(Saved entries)

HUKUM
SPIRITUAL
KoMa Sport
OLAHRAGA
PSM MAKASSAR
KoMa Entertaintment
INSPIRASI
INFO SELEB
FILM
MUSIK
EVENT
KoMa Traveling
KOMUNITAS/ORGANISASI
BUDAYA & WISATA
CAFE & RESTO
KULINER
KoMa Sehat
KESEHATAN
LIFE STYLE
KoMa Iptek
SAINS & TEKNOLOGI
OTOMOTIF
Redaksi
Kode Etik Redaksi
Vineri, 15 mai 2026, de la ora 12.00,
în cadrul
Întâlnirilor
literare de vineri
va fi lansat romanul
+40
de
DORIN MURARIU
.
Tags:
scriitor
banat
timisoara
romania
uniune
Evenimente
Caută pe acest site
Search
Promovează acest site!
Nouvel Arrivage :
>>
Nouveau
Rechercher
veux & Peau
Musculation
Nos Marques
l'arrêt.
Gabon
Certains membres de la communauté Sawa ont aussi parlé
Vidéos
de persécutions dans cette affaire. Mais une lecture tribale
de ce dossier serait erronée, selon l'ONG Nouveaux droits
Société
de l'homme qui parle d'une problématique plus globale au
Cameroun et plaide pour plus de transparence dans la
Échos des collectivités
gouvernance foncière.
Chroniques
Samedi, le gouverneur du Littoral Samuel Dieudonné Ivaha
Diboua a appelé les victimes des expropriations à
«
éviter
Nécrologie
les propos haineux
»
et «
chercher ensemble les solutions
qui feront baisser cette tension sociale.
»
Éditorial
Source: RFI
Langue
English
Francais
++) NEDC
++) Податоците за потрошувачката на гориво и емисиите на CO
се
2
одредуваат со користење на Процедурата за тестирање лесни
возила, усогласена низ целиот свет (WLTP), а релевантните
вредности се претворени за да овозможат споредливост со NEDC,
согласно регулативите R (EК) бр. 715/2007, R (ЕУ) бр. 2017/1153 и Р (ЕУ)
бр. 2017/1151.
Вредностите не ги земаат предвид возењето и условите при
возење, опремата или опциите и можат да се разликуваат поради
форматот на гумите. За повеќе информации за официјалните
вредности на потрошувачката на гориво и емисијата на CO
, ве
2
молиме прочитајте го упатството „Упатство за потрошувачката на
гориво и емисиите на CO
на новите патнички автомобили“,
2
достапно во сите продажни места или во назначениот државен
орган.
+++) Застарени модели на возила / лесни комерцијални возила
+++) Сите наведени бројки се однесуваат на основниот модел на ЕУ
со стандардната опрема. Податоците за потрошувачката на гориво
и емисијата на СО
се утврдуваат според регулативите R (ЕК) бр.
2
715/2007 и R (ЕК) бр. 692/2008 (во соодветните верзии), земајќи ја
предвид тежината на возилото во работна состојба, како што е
--
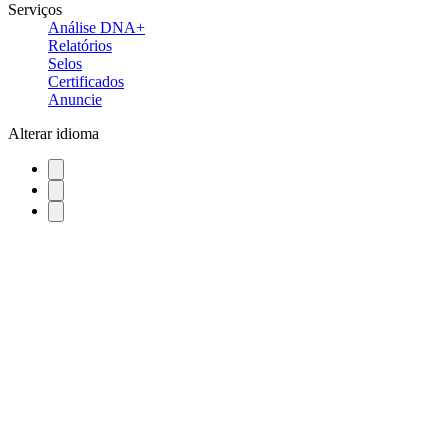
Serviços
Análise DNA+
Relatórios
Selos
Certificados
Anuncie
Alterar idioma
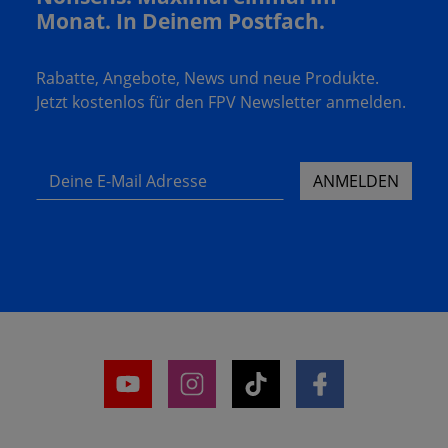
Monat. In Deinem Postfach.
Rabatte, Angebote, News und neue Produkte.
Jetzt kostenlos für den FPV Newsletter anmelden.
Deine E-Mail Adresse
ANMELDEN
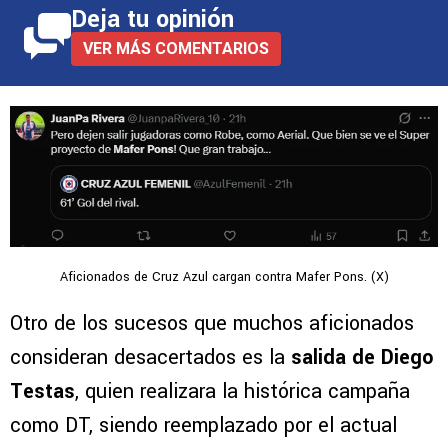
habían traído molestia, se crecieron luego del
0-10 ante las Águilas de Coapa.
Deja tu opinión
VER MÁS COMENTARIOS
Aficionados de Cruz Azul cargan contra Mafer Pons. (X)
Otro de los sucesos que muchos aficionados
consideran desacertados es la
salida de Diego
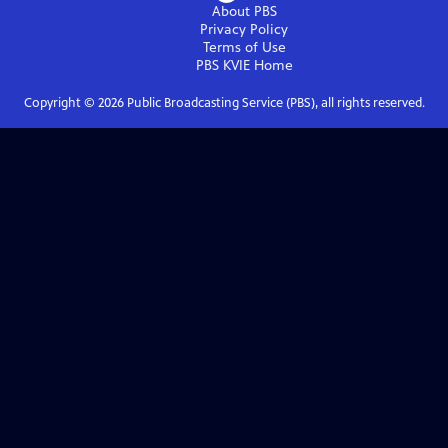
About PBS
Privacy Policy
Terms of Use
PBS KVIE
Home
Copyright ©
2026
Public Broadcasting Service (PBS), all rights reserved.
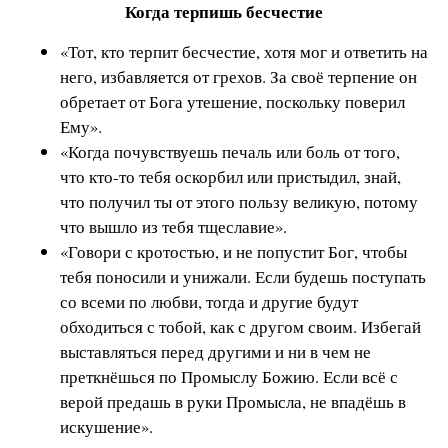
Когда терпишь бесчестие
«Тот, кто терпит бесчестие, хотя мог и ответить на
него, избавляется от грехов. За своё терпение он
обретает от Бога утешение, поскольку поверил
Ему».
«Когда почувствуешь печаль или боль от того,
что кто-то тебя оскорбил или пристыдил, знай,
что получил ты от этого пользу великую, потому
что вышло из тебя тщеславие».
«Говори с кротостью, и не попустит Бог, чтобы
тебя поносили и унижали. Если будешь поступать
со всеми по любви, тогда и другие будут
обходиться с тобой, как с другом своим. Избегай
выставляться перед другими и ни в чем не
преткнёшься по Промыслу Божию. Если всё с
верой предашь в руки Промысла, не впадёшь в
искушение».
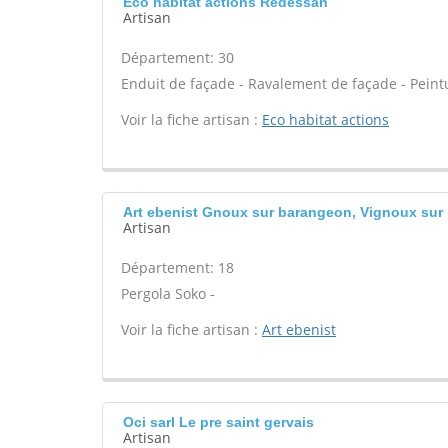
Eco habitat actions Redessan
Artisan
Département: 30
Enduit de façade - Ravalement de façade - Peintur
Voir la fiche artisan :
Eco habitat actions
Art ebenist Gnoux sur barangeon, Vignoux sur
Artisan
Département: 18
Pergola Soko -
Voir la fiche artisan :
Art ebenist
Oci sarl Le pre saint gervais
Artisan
---
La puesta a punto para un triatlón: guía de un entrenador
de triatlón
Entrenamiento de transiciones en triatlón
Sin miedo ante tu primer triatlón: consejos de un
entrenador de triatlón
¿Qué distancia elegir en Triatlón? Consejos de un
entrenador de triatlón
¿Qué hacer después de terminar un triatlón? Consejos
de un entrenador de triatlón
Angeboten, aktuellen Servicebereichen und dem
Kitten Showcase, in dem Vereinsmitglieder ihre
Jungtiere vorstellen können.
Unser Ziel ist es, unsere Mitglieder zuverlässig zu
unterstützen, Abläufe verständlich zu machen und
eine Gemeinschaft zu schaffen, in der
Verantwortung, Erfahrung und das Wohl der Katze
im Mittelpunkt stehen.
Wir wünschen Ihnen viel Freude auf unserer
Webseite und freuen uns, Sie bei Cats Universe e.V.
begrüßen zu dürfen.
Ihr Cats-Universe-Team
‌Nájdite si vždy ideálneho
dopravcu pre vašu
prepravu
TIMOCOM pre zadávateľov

Aim of the exercise:
Collect every line from the records that contains the string "возила".

Answer to this exercise:
возила, усогласена низ целиот свет (WLTP), а релевантните
+++) Застарени модели на возила / лесни комерцијални возила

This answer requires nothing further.